##### Texto para análise #####

O canal Pedaleria é organizado de forma que existem os vídeos públicos, disponíveis para qualquer usuário assistir, e os vídeos exclusivos destinados àqueles que possuem o programa de membros assinantes. São dois programas de membros oferecidos pelo canal, conhecidos como nível 1 e 2, cada um com seu respectivo valor. Cada nível oferece seus benefícios, como transmissões restritas e brindes após determinado tempo de assinatura. Para este trabalho, nos limitamos a utilizar como fontes somente os vídeos de acesso público.

Os vídeos são dispostos em playlists, cada uma com sua temática. Essa estratificação é definida pelos próprios responsáveis do canal. Até fevereiro de 2020, existiam 45 playlists conforme descrição feita na Tabela 1. Constatamos uma duplicidade de títulos nas playlists “Interbike 2016” e “Downhill”, no entanto, as contabilizamos individualmente porque assim apareciam no canal.

Tabela 1
Relação das playlists do canal Pedaleria
Relação das playlists do canal Pedaleria
Fonte: Elaborado pelos autores

Das 45 playlists existentes, duas chamaram atenção para uma análise mais profunda, escolhidas de maneira intencional por serem as mais acompanhadas pela autoria e por seus termos projetarem possíveis acepções sobre esta prática. São as playlists intituladas “Saúde” e “Treinos”. A primeira teve seu primeiro vídeo postado em fevereiro/2016 e trata desde então de assuntos referentes aos ajustes do ciclista à bicicleta, treinamentos focados na melhora das capacidades físicas do indivíduo e alimentação. A segunda explora o mundo da bike, em que o objetivo é treinar e experimentar diferentes modalidades, especialmente adquirir experiências sobre duas rodas para que o indivíduo possa se filiar ao ciclismo, com publicação do primeiro vídeo em novembro/2017.

Devido à inconsistência na periodicidade das postagens dos vídeos, alguns publicados no intervalo de menos de uma semana e outros com mais de um mês de diferença, optamos por formar o corpus empírico com a totalidade de ambas as playlists, o que significou 36 vídeos analisados. Em um primeiro levantamento sobre o material foram mapeadas as seguintes informações sobre cada vídeo: data de publicação; duração do vídeo; conteúdo a que se referiu; local da gravação; presença de especialista. Deste mapeamento chegamos às seguintes tabelas:

Tabela 2
Levantamento de dados sobre os vídeos da playlist Saúde
Levantamento de dados sobre os vídeos da playlist Saúde
Fonte: Elaborado pelos autores

Tabela 3
Levantamento de dados sobre os vídeos da playlist Treinos
Levantamento de dados sobre os vídeos da playlist Treinos
Fonte: Elaborado pelos autores

Tabela 4
Levantamento de dados dos vídeos que aparecem em ambas playlists – Saúde e Treinos
Levantamento de dados dos vídeos que aparecem em ambas playlists – Saúde e Treinos
Fonte: Elaborado pelos autores

A análise dos vídeos seguiu as considerações de Loizos (2002) sobre as três tarefas necessárias ao trabalho qualitativo com imagens. Inicia pelo “exame sistemático do corpus de pesquisa”, passa para a criação de “um sistema de anotações em que fique claro porque certas ações ou sequência de ações devem ser categorizadas de um modo especifico”; e finaliza com o “efetivo processo analítico da informação colhida” (Loizos, 2002, p. 149).

##### Dados fornecidos #####

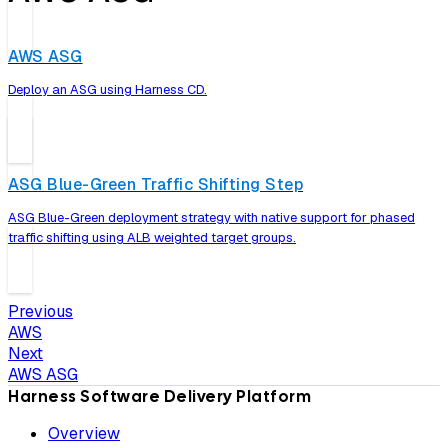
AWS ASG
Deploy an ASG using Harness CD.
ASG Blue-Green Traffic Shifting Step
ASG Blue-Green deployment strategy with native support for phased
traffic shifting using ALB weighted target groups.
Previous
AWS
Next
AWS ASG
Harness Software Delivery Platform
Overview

#####

» Instruções
a) Reproduza o trecho do texto sobre o canal Pedaleria que começa em "Os vídeos são" e termina em "apareciam no canal.".
b) Resuma em duas frases o texto sobre o canal Pedaleria.
c) Retome o texto sobre o canal Pedaleria a partir do ponto em que ele termina.
As linhas não são necessárias para nenhuma das tarefas.

» Respostas
a)
Os vídeos são dispostos em playlists, cada uma com sua temática. Essa estratificação é definida pelos próprios responsáveis do canal. Até fevereiro de 2020, existiam 45 playlists conforme descrição feita na Tabela 1. Constatamos uma duplicidade de títulos nas playlists “Interbike 2016” e “Downhill”, no entanto, as contabilizamos individualmente porque assim apareciam no canal.

b) O trabalho usou somente os vídeos públicos do canal Pedaleria, que até fevereiro de 2020 tinha 45 playlists. Dessas, as playlists “Saúde” e “Treinos” foram escolhidas intencionalmente e formaram um corpus de 36 vídeos, cujos dados foram mapeados e analisados segundo as três tarefas do trabalho qualitativo com imagens descritas por Loizos (2002).

c)
O sistema de anotações que orientou um segundo mapeamento do material foi composto por um roteiro de três perguntas: a) em que momento o vídeo traz o chamado especialista e que conhecimento é apresentado?; b) quais as fontes ou bases referenciais utilizadas para argumentar em favor do conhecimento tratado?; c) como o vídeo produziu chamadas no sentido de tornar o expectador um ciclista? Para a aplicação deste instrumento os vídeos foram assistidos, pelo menos, duas vezes.

Em termos gerais, os levantamentos mostraram que os vídeos das duas playlists são relativamente recentes, datados de 2016 em diante, sendo os menores com aproximadamente 1 minuto e os maiores com duração em torno de 18 minutos. Tais vídeos foram gravados tanto em ambientes abertos quanto fechados, sendo alguns deles com inserção de propagandas e presença de convidados, frequentemente, especialistas da área da saúde.

Resultados e discussão

As análises foram divididas em dois momentos. O primeiro consistiu em identificar os conteúdos do canal relacionando quais os principais eixos abordados por ele na construção dos vídeos nas playlists Saúde e Treinos. Dessa forma, correlacionamos essa produção de conteúdo com os conhecimentos que tocam a Educação Física. O segundo momento desta análise descreveu as fontes e os formatos utilizados pelo canal para entender seus modos de endereçamento (Ellsworth, 2001).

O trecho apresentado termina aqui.